→ Fragmento
• • •

Según el doctor Mohamed Kaheel, que dirigía en Alepo la comisión de medicina forense de la oposición antes de convertirse él también en un desplazado, hay como mínimo 5.000 tumbas irregulares repartidas por toda la ciudad, algunas con más de un ocupante.
Muchos, como Rahawi, no tuvieron un funeral apropiado cuando murieron. El asedio también significó que la piedra y el cemento para hacer tumbas más permanentes eran difíciles de conseguir, incluso para las familias que podían pagarlos.
“Una nueva violación” para las familias de los muertos
En 2018, las autoridades de Alepo comenzaron a reubicar los cadáveres de los cementerios irregulares y Asad anunció que habían comenzado los esfuerzos de reconstrucción de la ciudad. Sin embargo, se hicieron pocos progresos en los dos frentes. Sobre todo en la identificación y documentación de los cuerpos en las tumbas improvisadas. Un duro desafío que pronto se abandonó.
Ahora parece que al Ayuntamiento le importa menos la dignidad de los muertos: fotos no verificadas que circulan por redes sociales muestran cráneos y huesos tirados desordenadamente sobre la tierra roja y cementerios que quedan con la tierra y las lápidas removidas.
“Los restos se exhuman de forma humillante, a veces ni siquiera en su integridad, y los transportan de forma poco respetuosa con los muertos. Para los familiares es como una nueva violación”, dice el doctor Kaheel. En su opinión, el traslado no se debe a “ninguna razón real”. “Es para que en el futuro, cuando lleguen las investigaciones criminales, se pierdan muchas pruebas forenses importantes y las familias de los fallecidos nunca sepan toda la verdad sobre los motivos y la forma en que murieron sus hijos”.

• • •

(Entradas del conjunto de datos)

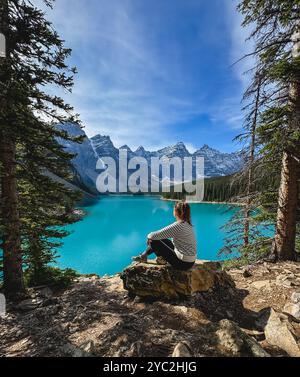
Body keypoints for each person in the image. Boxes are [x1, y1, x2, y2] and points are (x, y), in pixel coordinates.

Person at [133, 201, 196, 271]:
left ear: (176, 212)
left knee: (154, 241)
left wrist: (148, 236)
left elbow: (154, 235)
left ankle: (157, 259)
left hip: (182, 264)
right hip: (190, 261)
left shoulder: (178, 225)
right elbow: (160, 236)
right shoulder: (187, 224)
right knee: (163, 240)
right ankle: (144, 255)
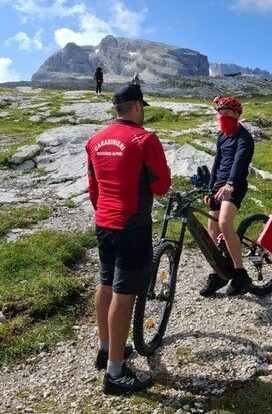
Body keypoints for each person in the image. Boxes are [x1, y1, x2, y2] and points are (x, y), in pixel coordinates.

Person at [85, 83, 171, 395]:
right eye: (143, 107)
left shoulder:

• • •

Reescribe el pasaje del texto sobre las tumbas de Alepo, todo lo que va desde "Según el doctor" hasta "de un ocupante.", y cambia "tumbas irregulares" por "sepulturas irregulares". Usa solo el texto para resolver el ejercicio.

→ Resultado del ejercicio
Según el doctor Mohamed Kaheel, que dirigía en Alepo la comisión de medicina forense de la oposición antes de convertirse él también en un desplazado, hay como mínimo 5.000 sepulturas irregulares repartidas por toda la ciudad, algunas con más de un ocupante.